The prediction accuracy decreased to 93% when Zoom was used to train the sound classification algorithm, still exceedingly good and a record for that medium.
Such an attack has a significantly adverse impact on the users’ data security since it is capable of exposing users' passwords, conversations, messages, and other sensitive information to nefarious outsiders.
When compared to the other side attacks that need specific circumstances and are susceptible to data rate and distance restrictions, these acoustic attacks are easier to operate because of the popularity of devices that are now equipped with high-end microphones.
This makes sound-based side-channel attacks achievable and far more hazardous than previously thought, especially given the rapid advances in machine learning.

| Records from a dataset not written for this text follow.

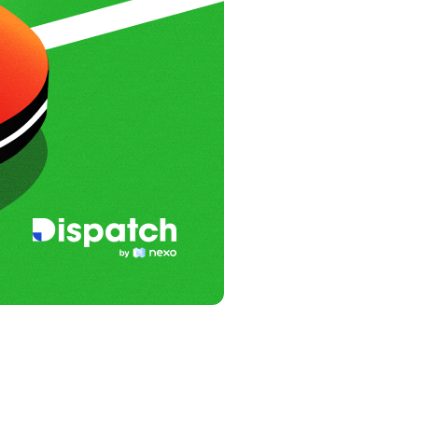
s &
tuals.
oyalty Program
lock higher savings rates, lower
rrowing rates, and more.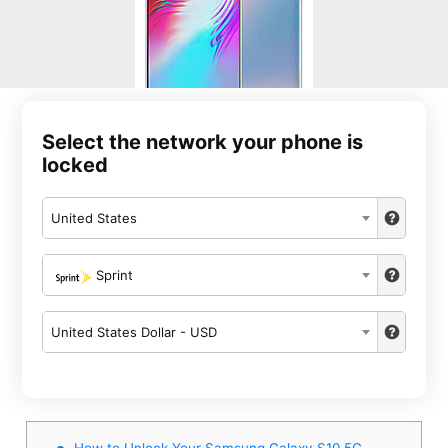
Select the network your phone is
locked
United States
Sprint
United States Dollar - USD
How to Unlock Your Samsung Galaxy S10 5G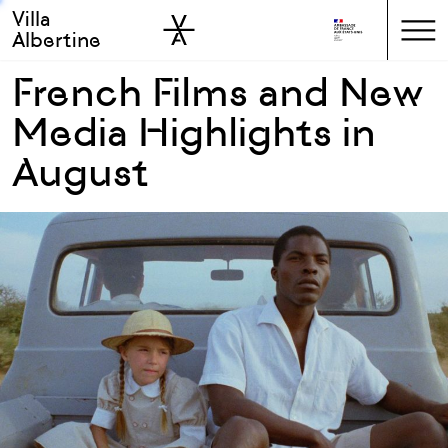
Villa
Skip to sidebar
Skip to main
Albertine
French Films and New
Media Highlights in
August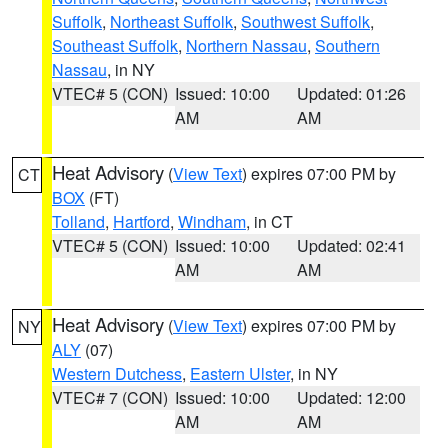
Suffolk
,
Northeast Suffolk
,
Southwest Suffolk
,
Southeast Suffolk
,
Northern Nassau
,
Southern
Nassau
, in NY
VTEC# 5 (CON)
Issued: 10:00
Updated: 01:26
AM
AM
Heat Advisory
(
View Text
) expires 07:00 PM by
CT
BOX
(FT)
Tolland
,
Hartford
,
Windham
, in CT
VTEC# 5 (CON)
Issued: 10:00
Updated: 02:41
AM
AM
Heat Advisory
(
View Text
) expires 07:00 PM by
NY
ALY
(07)
Western Dutchess
,
Eastern Ulster
, in NY
VTEC# 7 (CON)
Issued: 10:00
Updated: 12:00
AM
AM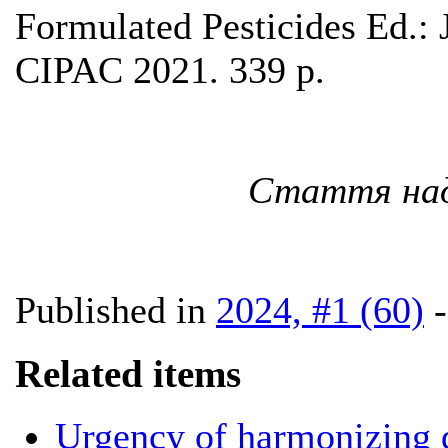
Formulated Pesticides Ed.:
CIPAC 2021. 339 p.
Стаття наді
Published in
2024, #1 (60)
Related items
Urgency of harmonizing d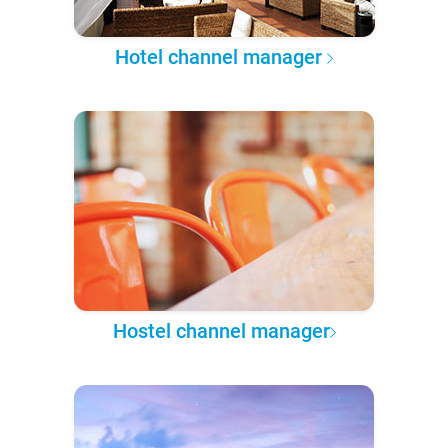
Hotel channel manager
Hostel channel manager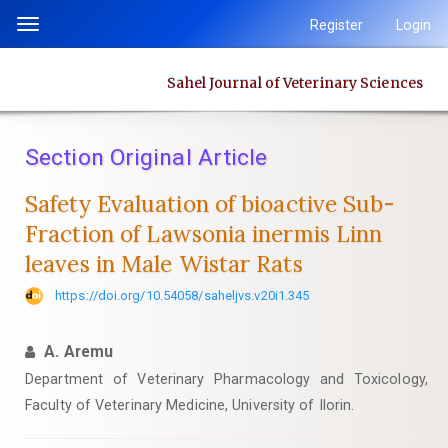
Quick
Register
Login
Toggle
jump
navigation
to
Sahel Journal of Veterinary Sciences
page
content
Main
Section Original Article
Navigation
Main
Safety Evaluation of bioactive Sub-
Content
Fraction of Lawsonia inermis Linn
Sidebar
leaves in Male Wistar Rats
https://doi.org/10.54058/saheljvs.v20i1.345
A. Aremu
Department of Veterinary Pharmacology and Toxicology,
Faculty of Veterinary Medicine, University of Ilorin.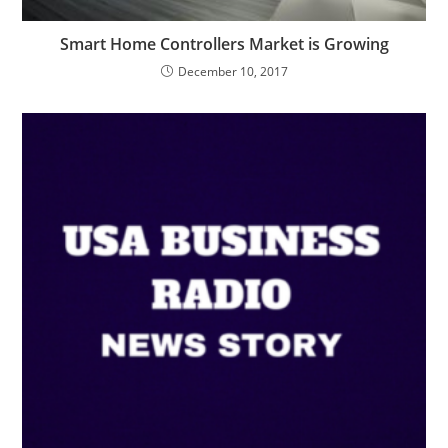
Smart Home Controllers Market is Growing
December 10, 2017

The attack is initiated in order to acquire keystrokes on the victim’s keyboard, since the data is required for the prediction algorithm to work. This can be done via a nearby microphone or by accessing the microphone on the target's phone, which may have been compromised by malware.
Additionally, keystrokes can also be recorded via Zoom call, in which, rogue meeting attendee compares the messages entered by the target with the auditory recording of that person.
The researchers acquired training data by pressing 36 keys on a modern MacBook Pro, 25 times each, further recording the sounds produced on each press.
The spectrogram images were used to train the image classifier "CoAtNet," and it took some trials and errors with the epoch, learning rate, and data splitting parameters to get the best prediction accuracy outcomes.
The same laptop, whose keyboard has been present in all Apple laptops over the past two years, an iPhone 13 mini positioned 17 cm from the target, and Zoom were utilized in the researchers' tests.
The CoatNet classifier gained 95% accuracy in the smartphone recordings and 93% from the content captured via Zoom. Skype, on the other, produced comparatively lower accuracy, i.e. 91.7%.
In order to protect oneself from side-channel attacks, users are advised to try “altering typing styles,” or generating passwords with randomized keys.
Another safety measure includes utilizing software in order to generate keystroke sounds, white noise, or software-based keystroke audio filters.
Moreover, since the attack model proved highly efficient even against a very silent keyboard, installing sound dampeners to mechanical keyboards or shifting to membrane-based keyboards is unlikely to help in any way.
Finally, using password managers to avoid manually entering sensitive information and using biometric authentication whenever possible also serve as mitigating factors.